Have you read the very first post in this thread? That's exactly what the OP asked. The early replies contain a number of us speculating on just that topic. Here's my guess.
Those were about "how to know how to unmake it." I myself contributed ideas as to why "unmake it in the fire that made it" could be a known solution. I didn't see any of it get to where "which fire even was that" would be obvious, though.
 
Right, I wondered how they knew which fire it was though.

Like, was Mt. Doom well known to be the most intense fire in the land?


Those were about "how to know how to unmake it." I myself contributed ideas as to why "unmake it in the fire that made it" could be a known solution. I didn't see any of it get to where "which fire even was that" would be obvious, though.
The short answer is "we don't know how the Wise knew."

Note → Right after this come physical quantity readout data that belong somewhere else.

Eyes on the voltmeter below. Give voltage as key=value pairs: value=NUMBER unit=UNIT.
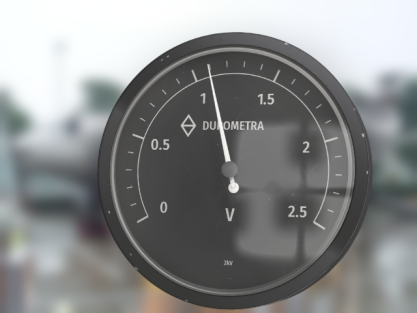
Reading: value=1.1 unit=V
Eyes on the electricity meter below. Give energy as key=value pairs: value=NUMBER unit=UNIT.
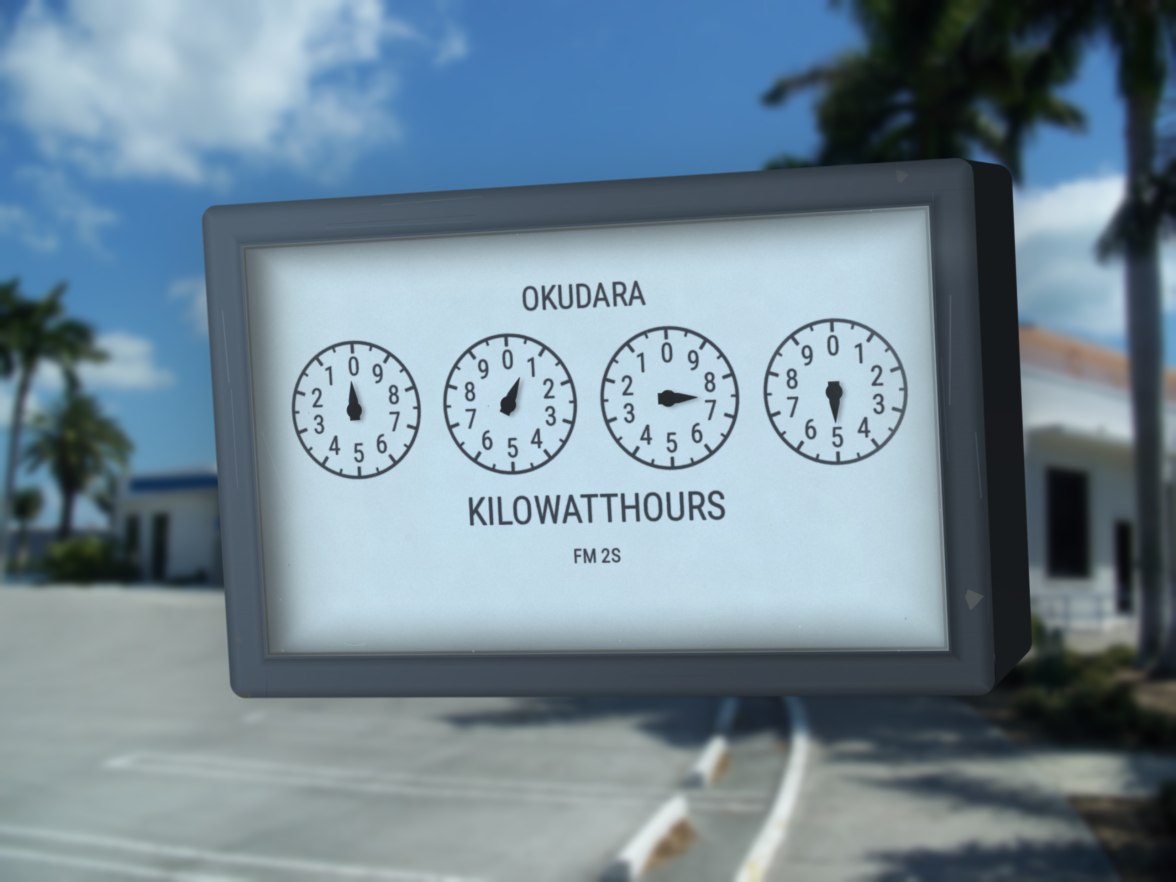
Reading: value=75 unit=kWh
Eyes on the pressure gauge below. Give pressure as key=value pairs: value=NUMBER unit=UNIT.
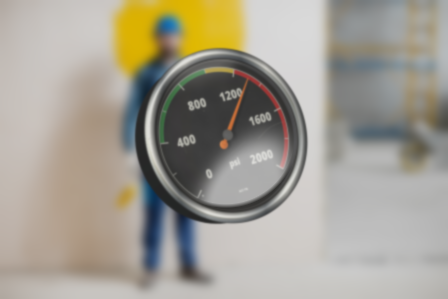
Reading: value=1300 unit=psi
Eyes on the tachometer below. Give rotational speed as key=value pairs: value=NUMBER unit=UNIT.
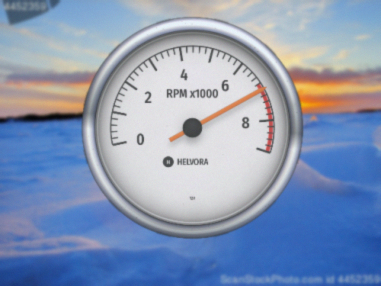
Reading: value=7000 unit=rpm
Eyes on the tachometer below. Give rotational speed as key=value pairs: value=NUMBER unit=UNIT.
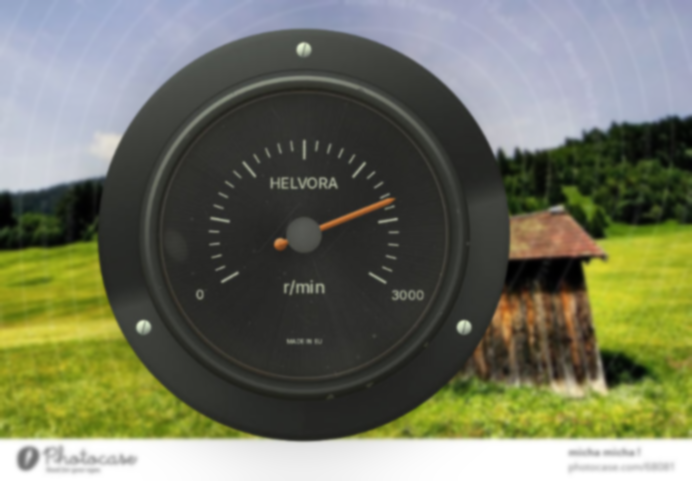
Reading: value=2350 unit=rpm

The long answer is "your imagination can probably provide several answers." It might have been something Celebrimbor knew. It might have been something Sauron bragged about; it might have been common knowledge among his more senior servants, for example. It is canon that Sauron kept the road to the Sammath Naur in good repair so that he could go there whenever he wanted; maybe it was known that the Cracks were where Sauron forged everything he made. It might be that Aule knew, and told the Istari.

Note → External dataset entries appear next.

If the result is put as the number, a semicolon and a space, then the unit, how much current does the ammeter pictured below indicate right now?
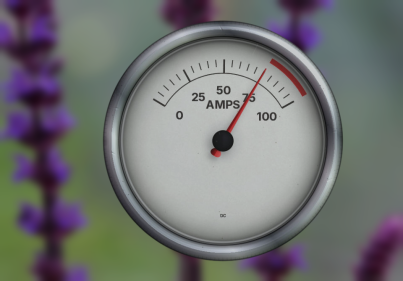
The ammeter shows 75; A
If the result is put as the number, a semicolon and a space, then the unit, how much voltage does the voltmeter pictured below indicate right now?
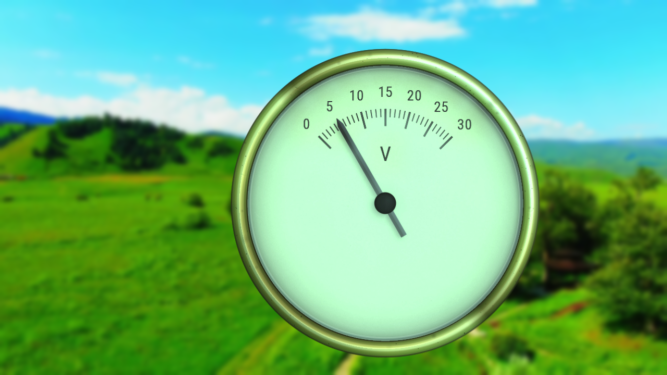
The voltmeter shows 5; V
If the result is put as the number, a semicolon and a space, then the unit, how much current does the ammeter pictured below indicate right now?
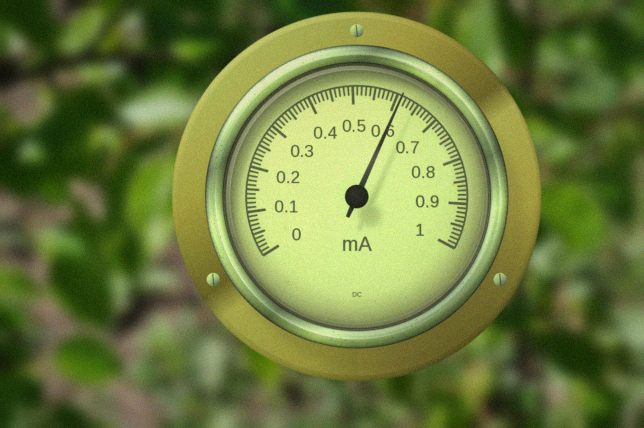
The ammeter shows 0.61; mA
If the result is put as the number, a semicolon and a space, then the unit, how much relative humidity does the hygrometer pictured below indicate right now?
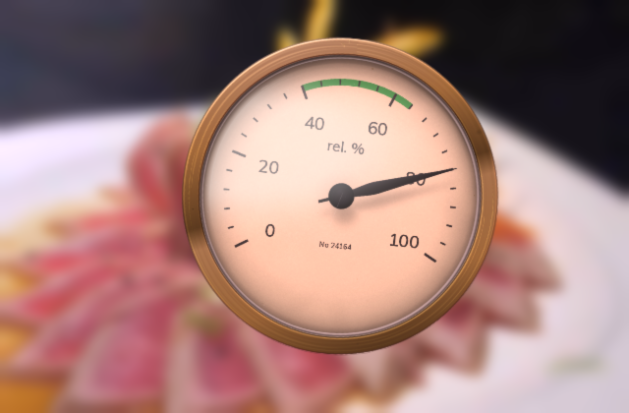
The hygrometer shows 80; %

I think it's most likely to be something Saruman discovered when he was a Good Guy, which he was until relatively recently by the time of the War of the Ring. We should remember that he made a special study of the Rings of Power, and was likely to have winkled out everything about them. He would have then told the Wise about it.
 
The link between the One Ring and the lesser rings goes both ways: "As soon Sauron set the One Ring upon his finger they were aware of him; and they knew him, and perceived that he would be master of them, and of all that they wrought". It's possible that this assisted in figuring out how it was made.

Also possible that the forging process caused volcanic activity at Orodruin, and the Wise realised its significance with the benefit of hindsight.
I think it's most likely to be something Saruman discovered when he was a Good Guy, which he was until relatively recently by the time of the War of the Ring. We should remember that he made a special study of the Rings of Power, and was likely to have winkled out everything about them. He would have then told the Wise about it.
This one doesn't fit the timeline. Saruman and the other Istari arrive in Middle-Earth about a thousand years into the Third Age, at the time when Sauron begins his comeback as the Necromancer of Dol Guldur.

But the Ring's connection to Orodruin is known to the Good Guys by the end of the Second Age/beginning of the Third. When Isildur takes the Ring from Sauron, Elrond and Círdan "counselled him to cast it into the fire of Orodruin nigh at hand, in which it had been forged, so that it should perish, and the power of Sauron be for ever diminished" etc.
 
This one doesn't fit the timeline. Saruman and the other Istari arrive in Middle-Earth about a thousand years into the Third Age, at the time when Sauron begins his comeback as the Necromancer of Dol Guldur.

But the Ring's connection to Orodruin is known to the Good Guys by the end of the Second Age/beginning of the Third. When Isildur takes the Ring from Sauron, Elrond and Círdan "counselled him to cast it into the fire of Orodruin nigh at hand, in which it had been forged, so that it should perish, and the power of Sauron be for ever diminished" etc.

Oh. Well, there we go: they already knew. I'd forgotten, mostly because I lack an Elrond around to remember for me.

My assumption was always that Celebrimbor and his homies understood enough about Sauron's methods and habits that they would have realized the Sammath Naur were where the thing came from. Or that he told them when he was Annatar; there would have been no reason for him not to have said something like, "Yeah, to make a really good Ring of Power, you need something wicked hot. Like, say, a volcano, if you can find one." Especially if that were true.

So the Noldor of Eregion invent blast furnaces or find a lava vent in Middle-Earth's version of Yellowstone. Later, when they perceive the One Ring, they realize Sauron must have used Orodruin.

I can think of enough answers, I suppose, that it has never occurred to me to ask the question.